I have this bad habit of getting super invested in my writing, not reading a damn thing on the side, finishing the entire book, bam! It’s done! And then I get back into the reading world and start learning about other books that have been published and are NYT best sellers and I always look at my unpublished book and go, “Oooooh…Maybe I should just quit.” I do this all. the. time.
And I’m really torn because a part of me says that these best sellers got to where they are because they are the cream of the crop. They should be lauded, admired, and studied. And the other part of me says, “Your work is unique. It’s your own. If everyone wrote the same shit…well, what fun would that be?” I mean, every time a new best selling author hits the scene, it’s because s/he is doing something original and inventive, right? Maybe.
I finished Untitled Action Book as I’ve said, which is in the hands of my CP, and I’ve started plotting a new book which I intend to commence writing in the new year. I was really excited about this book, but as I did some research into the setting and time period, I read about a few other books that did similar things, and they are worldwide, critically acclaimed, and I was like, “How is my little tiny book going to reach that level? How am I even going to compare?” And I can hear my CP telling me right now, “Just write the damn book, Tiffany.”

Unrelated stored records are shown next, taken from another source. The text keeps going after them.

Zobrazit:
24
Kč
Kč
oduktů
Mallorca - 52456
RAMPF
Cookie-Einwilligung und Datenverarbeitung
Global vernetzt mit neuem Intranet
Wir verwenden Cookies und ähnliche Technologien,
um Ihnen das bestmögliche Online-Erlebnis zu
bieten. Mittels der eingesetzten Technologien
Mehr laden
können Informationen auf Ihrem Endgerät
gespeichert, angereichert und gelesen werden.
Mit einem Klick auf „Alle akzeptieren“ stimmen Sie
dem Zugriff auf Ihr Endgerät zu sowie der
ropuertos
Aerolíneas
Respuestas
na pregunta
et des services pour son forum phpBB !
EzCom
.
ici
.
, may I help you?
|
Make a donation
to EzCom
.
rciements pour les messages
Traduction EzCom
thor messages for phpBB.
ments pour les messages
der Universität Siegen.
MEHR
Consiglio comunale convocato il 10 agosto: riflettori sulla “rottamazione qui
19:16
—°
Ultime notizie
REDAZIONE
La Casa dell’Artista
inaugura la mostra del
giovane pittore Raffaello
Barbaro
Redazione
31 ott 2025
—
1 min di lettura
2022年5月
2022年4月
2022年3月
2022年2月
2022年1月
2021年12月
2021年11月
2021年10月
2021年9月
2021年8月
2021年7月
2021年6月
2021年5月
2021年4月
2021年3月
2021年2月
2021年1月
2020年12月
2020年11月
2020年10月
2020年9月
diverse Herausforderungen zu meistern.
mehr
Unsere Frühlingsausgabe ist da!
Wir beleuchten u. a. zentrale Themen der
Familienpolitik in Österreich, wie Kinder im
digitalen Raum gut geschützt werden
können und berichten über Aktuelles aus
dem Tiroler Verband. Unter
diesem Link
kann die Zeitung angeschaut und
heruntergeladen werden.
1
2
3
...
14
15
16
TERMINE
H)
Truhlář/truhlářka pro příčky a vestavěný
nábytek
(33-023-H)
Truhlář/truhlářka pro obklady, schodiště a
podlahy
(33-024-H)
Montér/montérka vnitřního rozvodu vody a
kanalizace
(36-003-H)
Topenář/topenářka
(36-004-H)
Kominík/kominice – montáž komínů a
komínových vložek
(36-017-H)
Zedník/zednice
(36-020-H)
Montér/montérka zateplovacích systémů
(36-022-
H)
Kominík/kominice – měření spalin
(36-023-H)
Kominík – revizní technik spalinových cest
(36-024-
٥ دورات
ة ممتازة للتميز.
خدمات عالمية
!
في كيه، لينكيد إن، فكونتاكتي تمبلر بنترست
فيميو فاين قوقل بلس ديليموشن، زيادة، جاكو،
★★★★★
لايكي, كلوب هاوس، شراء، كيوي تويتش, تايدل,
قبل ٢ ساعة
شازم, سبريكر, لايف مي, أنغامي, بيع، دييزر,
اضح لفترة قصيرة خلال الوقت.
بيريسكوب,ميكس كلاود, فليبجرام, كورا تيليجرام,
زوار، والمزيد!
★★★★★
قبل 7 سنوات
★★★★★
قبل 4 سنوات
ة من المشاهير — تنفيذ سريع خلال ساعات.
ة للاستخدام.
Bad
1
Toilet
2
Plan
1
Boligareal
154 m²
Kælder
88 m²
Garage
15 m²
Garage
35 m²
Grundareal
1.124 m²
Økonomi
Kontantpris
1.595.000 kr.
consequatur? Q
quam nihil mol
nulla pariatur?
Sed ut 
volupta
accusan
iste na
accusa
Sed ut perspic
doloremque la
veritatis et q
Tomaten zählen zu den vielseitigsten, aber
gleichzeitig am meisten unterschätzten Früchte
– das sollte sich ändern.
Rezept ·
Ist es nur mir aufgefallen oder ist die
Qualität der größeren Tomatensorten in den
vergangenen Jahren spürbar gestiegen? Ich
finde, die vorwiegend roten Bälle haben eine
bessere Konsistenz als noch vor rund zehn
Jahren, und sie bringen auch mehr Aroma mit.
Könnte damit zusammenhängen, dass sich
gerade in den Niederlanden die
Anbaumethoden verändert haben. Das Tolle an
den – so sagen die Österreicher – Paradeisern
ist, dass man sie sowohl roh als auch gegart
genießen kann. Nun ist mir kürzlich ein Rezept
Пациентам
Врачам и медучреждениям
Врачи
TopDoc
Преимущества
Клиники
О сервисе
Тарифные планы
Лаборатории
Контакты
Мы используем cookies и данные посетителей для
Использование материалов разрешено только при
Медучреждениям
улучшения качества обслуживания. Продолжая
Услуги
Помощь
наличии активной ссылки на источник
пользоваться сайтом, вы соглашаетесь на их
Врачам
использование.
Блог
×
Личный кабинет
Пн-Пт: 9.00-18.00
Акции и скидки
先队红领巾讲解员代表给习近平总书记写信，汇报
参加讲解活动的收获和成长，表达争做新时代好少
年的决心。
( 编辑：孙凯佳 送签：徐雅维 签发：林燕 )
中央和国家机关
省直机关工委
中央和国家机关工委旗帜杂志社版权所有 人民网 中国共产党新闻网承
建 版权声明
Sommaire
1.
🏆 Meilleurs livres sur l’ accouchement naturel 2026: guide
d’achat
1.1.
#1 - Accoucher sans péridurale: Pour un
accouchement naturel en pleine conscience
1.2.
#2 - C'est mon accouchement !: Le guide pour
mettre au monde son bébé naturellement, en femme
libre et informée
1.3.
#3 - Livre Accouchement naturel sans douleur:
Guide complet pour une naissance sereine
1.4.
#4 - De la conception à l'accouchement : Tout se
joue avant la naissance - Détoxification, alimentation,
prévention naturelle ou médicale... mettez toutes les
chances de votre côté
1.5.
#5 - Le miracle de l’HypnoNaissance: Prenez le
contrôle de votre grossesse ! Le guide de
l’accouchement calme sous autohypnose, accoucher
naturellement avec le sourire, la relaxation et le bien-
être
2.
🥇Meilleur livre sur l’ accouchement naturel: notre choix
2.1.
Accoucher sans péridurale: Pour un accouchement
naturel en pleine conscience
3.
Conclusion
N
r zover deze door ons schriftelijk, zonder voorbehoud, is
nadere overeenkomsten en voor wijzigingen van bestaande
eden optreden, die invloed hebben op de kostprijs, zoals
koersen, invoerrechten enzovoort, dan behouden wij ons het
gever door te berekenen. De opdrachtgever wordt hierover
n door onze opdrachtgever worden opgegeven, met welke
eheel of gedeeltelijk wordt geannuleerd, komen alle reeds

The publishing world is so competitive and I just feel like they don’t want good. They don’t want great. They don’t want the best. They want perfection. How am I going to achieve that? It’s just daunting. I mean, I still feel hopeful because I haven’t started the book, so there’s loads of time to make it amazing. But I won’t say I’m not intimidated by the books being published around me every day. Will mine stand out? Will mine reach an audience? Will my characters speak to the world? I just don’t know.